Half-way through the song, Wolffis sidles up to Youngren and says, “Paul, they should be singing ‘you’re a dancing king.’”

Youngren, who’s concentrating on connecting his foot with the flashing arrow on his dance pad, merely grins.

“The cognitive benefits are huge,” Wolffis said. “It’s amazing to me that they are able to make the connection at that age.”

Wolffis’ oldest participant is 85.

By “connection,” she means the ability to watch the moving arrows on the TV screen, and then stomp the coordinating foot on the coordinating arrow. Each correct stomp counts as a point. Each properly executed dance routine bumps you into the next level.
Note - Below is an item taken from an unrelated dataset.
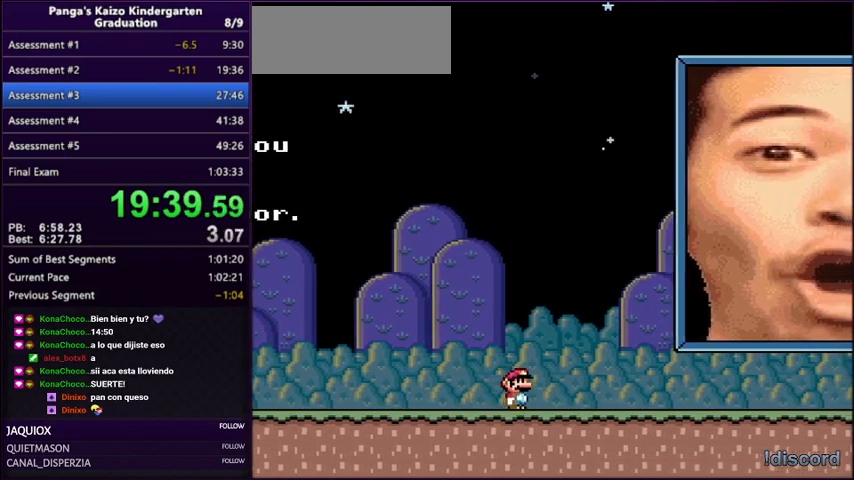
{"buttons": ["Y"], "events": []}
Youngren has danced to 142 songs since he started Dec. 12, and he’s perfectly nailed the routines 86 times. Labriola has danced to 177 songs and perfected the moves 108 times.

“At my age I don’t want to jump or run,” Labriola said. “But I want to keep my balance and not fall down.”

The game is supposed to increase concentration, balance and bone density, and according to Wolffis, it is.

According to Labriola, the game causes her to break a sweat, which is affirmed as she begins to fan herself post dance-off. This time around, she and Youngren boogie to “Luck Be a Lady Tonight” from Guys and Dolls.

After each session, Wolffis records heart rates and blood pressure on a series of charts that will be sent back to Humana and the University of Miami. Prior to the study, participants had to complete a series of physical and cognitive tests to measure progress.

Though the study will officially end in March, Wolffis plans to keep DanceTown around for residents’ continued use.